_Assigned task_
In the entries below, find the line with "34: (861, 318)" and the line with "80: (684, 287)". Reproduce those two lines and every line between them exactly, and nothing more.

==============================

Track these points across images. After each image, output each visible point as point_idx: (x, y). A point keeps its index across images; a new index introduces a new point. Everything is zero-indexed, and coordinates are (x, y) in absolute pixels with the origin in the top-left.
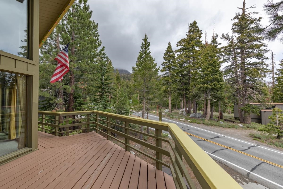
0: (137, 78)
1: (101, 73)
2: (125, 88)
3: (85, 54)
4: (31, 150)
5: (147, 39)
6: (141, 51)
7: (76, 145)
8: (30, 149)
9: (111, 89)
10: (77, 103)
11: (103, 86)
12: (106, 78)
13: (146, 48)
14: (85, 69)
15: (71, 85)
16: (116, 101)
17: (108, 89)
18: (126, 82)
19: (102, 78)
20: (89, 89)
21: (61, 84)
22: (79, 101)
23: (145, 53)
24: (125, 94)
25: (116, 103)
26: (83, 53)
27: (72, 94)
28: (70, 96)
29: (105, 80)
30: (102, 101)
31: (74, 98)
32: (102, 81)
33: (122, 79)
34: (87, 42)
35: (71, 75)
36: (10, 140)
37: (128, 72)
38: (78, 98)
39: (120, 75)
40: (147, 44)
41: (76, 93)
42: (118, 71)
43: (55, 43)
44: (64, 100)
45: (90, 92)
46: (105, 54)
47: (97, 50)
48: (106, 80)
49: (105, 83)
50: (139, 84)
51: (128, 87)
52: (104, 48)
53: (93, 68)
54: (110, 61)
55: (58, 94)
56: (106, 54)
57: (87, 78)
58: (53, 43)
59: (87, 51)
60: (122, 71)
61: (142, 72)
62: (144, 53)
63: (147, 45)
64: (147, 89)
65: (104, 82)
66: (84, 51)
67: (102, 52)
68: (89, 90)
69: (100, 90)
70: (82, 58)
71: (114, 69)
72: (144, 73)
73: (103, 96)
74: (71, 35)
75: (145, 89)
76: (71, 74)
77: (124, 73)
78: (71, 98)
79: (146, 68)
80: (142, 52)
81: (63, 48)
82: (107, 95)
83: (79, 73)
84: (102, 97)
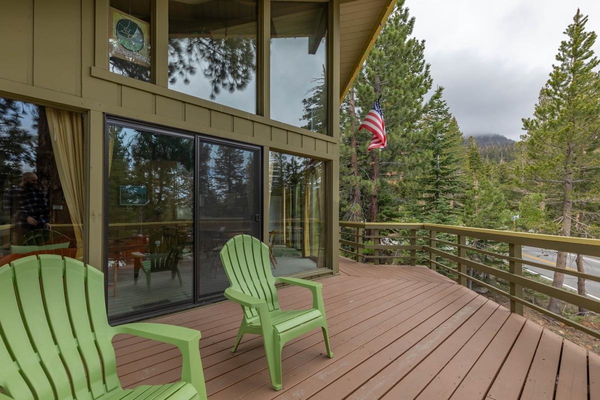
0: (541, 147)
1: (433, 148)
2: (496, 183)
3: (399, 115)
4: (332, 273)
5: (584, 24)
6: (555, 68)
7: (394, 280)
8: (330, 271)
9: (456, 183)
10: (384, 213)
11: (437, 177)
12: (445, 158)
13: (576, 54)
14: (399, 145)
15: (374, 180)
16: (471, 210)
17: (451, 183)
18: (497, 167)
19: (437, 159)
20: (403, 188)
21: (358, 178)
22: (387, 211)
23: (573, 71)
24: (496, 197)
25: (473, 216)
26: (396, 112)
27: (375, 196)
28: (371, 201)
29: (442, 164)
30: (435, 211)
31: (378, 203)
32: (435, 167)
33: (487, 160)
34: (403, 89)
35: (373, 161)
36: (304, 257)
37: (505, 139)
38: (385, 203)
39: (479, 150)
40: (584, 39)
41: (381, 195)
42: (474, 140)
43: (347, 106)
44: (363, 207)
45: (406, 193)
46: (443, 103)
47: (422, 100)
48: (446, 163)
49: (441, 171)
50: (547, 164)
51: (506, 180)
52: (441, 89)
53: (415, 140)
54: (454, 119)
55: (351, 197)
56: (445, 104)
57: (403, 164)
58: (344, 108)
59: (403, 106)
60: (484, 140)
61: (561, 129)
62: (567, 71)
63: (583, 43)
64: (581, 178)
65: (441, 168)
66: (397, 109)
67: (436, 101)
68: (403, 190)
69: (430, 187)
70: (393, 123)
71: (463, 138)
72: (567, 130)
73: (437, 201)
74: (373, 83)
75: (572, 176)
76: (373, 159)
77: (491, 145)
78: (373, 205)
79: (575, 114)
80: (560, 71)
81: (359, 112)
82: (446, 199)
83: (388, 154)
84: (435, 202)
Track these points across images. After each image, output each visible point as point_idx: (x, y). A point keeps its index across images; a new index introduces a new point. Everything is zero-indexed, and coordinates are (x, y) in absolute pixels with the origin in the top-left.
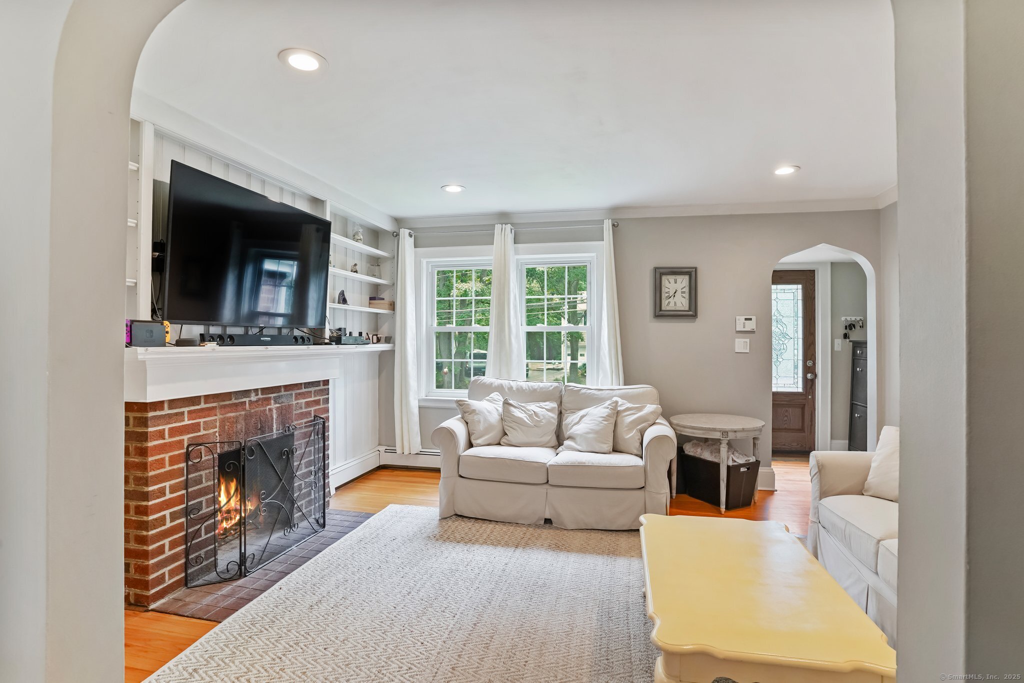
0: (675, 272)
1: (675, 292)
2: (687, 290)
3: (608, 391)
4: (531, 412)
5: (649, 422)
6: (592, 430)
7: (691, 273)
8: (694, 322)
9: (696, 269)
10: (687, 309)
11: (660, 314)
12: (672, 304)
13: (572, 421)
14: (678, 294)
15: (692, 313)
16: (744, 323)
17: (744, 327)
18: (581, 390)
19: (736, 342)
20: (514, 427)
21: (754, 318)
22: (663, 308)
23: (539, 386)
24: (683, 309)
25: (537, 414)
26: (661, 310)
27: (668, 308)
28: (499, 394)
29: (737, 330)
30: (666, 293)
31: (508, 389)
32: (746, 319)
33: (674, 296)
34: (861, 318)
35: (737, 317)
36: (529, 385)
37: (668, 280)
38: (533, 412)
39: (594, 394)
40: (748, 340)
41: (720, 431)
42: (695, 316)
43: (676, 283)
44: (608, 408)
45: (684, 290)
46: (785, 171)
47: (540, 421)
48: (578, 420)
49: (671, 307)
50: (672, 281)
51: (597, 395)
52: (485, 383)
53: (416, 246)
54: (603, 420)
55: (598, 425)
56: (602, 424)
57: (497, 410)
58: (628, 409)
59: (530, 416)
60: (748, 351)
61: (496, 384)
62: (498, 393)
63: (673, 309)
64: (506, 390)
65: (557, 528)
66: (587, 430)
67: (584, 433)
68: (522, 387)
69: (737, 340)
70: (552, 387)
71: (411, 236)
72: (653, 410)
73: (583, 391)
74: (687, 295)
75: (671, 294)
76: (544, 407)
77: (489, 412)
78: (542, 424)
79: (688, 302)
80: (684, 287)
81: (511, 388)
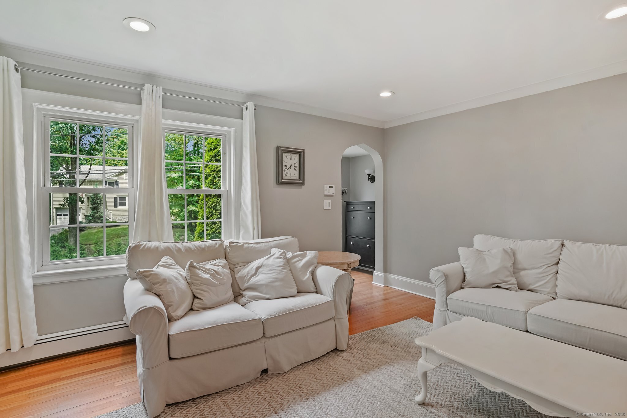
0: (291, 151)
1: (291, 166)
2: (297, 165)
3: (264, 244)
4: (212, 271)
5: (314, 265)
6: (276, 278)
7: (300, 153)
8: (301, 188)
9: (303, 150)
10: (298, 178)
11: (281, 182)
12: (289, 175)
13: (248, 273)
14: (293, 167)
15: (300, 182)
16: (329, 190)
17: (329, 192)
18: (243, 245)
19: (324, 202)
20: (206, 289)
21: (334, 186)
22: (284, 178)
23: (205, 245)
24: (295, 178)
25: (218, 272)
26: (282, 179)
27: (286, 178)
28: (171, 258)
29: (325, 194)
30: (285, 166)
31: (177, 251)
32: (330, 187)
33: (290, 169)
34: (346, 188)
35: (325, 186)
36: (196, 245)
37: (286, 156)
38: (214, 271)
39: (255, 247)
40: (330, 201)
41: (347, 264)
42: (303, 184)
43: (291, 159)
44: (281, 258)
45: (296, 165)
46: (386, 94)
47: (223, 279)
48: (253, 272)
49: (288, 177)
50: (289, 157)
51: (258, 248)
52: (150, 248)
53: (23, 85)
54: (282, 269)
55: (279, 273)
56: (283, 273)
57: (181, 275)
58: (294, 257)
59: (212, 275)
60: (330, 208)
61: (162, 247)
62: (168, 257)
63: (289, 178)
64: (175, 252)
65: (277, 375)
66: (271, 279)
67: (269, 283)
68: (190, 248)
69: (325, 201)
70: (218, 245)
71: (17, 70)
72: (314, 255)
73: (246, 245)
74: (297, 169)
75: (288, 167)
76: (219, 264)
77: (176, 278)
78: (225, 281)
79: (298, 173)
80: (296, 163)
81: (179, 250)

==============================

_Result for this exercise_
34: (861, 318)
35: (737, 317)
36: (529, 385)
37: (668, 280)
38: (533, 412)
39: (594, 394)
40: (748, 340)
41: (720, 431)
42: (695, 316)
43: (676, 283)
44: (608, 408)
45: (684, 290)
46: (785, 171)
47: (540, 421)
48: (578, 420)
49: (671, 307)
50: (672, 281)
51: (597, 395)
52: (485, 383)
53: (416, 246)
54: (603, 420)
55: (598, 425)
56: (602, 424)
57: (497, 410)
58: (628, 409)
59: (530, 416)
60: (748, 351)
61: (496, 384)
62: (498, 393)
63: (673, 309)
64: (506, 390)
65: (557, 528)
66: (587, 430)
67: (584, 433)
68: (522, 387)
69: (737, 340)
70: (552, 387)
71: (411, 236)
72: (653, 410)
73: (583, 391)
74: (687, 295)
75: (671, 294)
76: (544, 407)
77: (489, 412)
78: (542, 424)
79: (688, 302)
80: (684, 287)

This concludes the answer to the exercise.